ピオーネとはイタリア語で「開拓者」という意味を持ち、大粒で糖度が高く、種なしで皮離れのよい、言わずと知れた高級ブドウです。今では当たり前となっている種なしピオーネですが、その無核化技術を開発したのも、実は岡山。当時は種ありのピオーネと差別化するため「ニューピオーネ」と呼んでいましたが、種なしが主流となった現在では「ピオーネ」と表記されています。

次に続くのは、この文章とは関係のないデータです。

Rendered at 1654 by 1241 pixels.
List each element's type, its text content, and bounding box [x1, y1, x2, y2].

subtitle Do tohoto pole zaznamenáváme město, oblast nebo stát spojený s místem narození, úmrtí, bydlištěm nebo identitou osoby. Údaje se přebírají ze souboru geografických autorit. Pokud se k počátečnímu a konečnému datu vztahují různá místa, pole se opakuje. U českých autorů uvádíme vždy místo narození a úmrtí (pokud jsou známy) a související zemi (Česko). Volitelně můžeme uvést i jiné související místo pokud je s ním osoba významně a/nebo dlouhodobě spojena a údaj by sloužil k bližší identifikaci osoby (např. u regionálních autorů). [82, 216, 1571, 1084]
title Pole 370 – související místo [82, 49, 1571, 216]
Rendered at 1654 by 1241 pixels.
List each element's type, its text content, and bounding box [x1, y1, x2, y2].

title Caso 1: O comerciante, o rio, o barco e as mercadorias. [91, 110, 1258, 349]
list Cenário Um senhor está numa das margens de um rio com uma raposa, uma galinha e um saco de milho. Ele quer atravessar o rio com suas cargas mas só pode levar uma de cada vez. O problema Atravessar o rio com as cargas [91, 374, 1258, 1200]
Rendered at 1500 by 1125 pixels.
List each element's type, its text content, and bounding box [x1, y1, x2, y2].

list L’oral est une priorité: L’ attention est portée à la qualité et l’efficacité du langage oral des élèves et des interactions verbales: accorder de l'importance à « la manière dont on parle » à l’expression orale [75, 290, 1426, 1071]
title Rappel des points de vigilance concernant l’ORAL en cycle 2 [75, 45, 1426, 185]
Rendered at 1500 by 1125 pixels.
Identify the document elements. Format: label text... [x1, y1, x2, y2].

ピオーネが岡山で最初に栽培されたのは、昭和42(1967)年頃。当時、岡山ではキャンベルやベリーA全盛の時代でしたが、ピオーネの可能性に魅せられた多くの農家がピオーネに転換。栽培面積を増やしていき、現在では全国1位の生産量を誇るまでになりました。
「岡山のピオーネは、色づきもよく、甘くておいしい」。
その言葉を励み、県内各地の生産者が努力を重ね、黒く甘いピオーネを育んでいます。

写真:シャインマスカットシャインマスカット
写真:瀬戸ジャイアンツ瀬戸ジャイアンツ

黒に、緑に、赤に。宝石のように美しい
岡山ブドウを食べ比べ。

ピオーネのほかにも、岡山で栽培されるブドウの種類は多種多様。たとえば、果実の女王と称される「マスカット・オブ・アレキサンドリア」。全国の9割の生産量を誇り、瑞々しい香りと芳醇な甘さが魅力です。同じ緑系ブドウで最近注目を浴びているのが、種なしで皮ごと食べられる「シャインマスカット」です。大粒で糖度が高く、口に入れると甘いマスカット香がふわりと広がります。また、岡山生まれの「瀬戸ジャイアンツ」も種なしで皮ごと楽しめる緑系ブドウのひとつ。表面に見える桃のような割れ目が特徴で、パリッと弾ける食感と酸味と甘みが絶妙です。

写真:オーロラブラックオーロラブラック
写真:紫苑紫苑

黒系ブドウの注目株といえば、「オーロラブラック」といえるでしょう。平成15(2003)年に岡山県で誕生した品種で、強い甘みを放ち、大粒の果実で種はなく、子供からお年寄りまで幅広い層に楽しんでいただけるブドウです。また、気品あふれる赤系ブドウ「紫苑(しえん)」は秋から冬にかけてのブドウとして人気が高く、やわらかい肉質、たっぷりの果汁、酸味と甘みのバランスがとれた品種です。

ブドウの産地岡山だから栽培される種類豊富なブドウ。ちょっとずつ、いろいろ、食べ比べてみてはいかがでしょうか。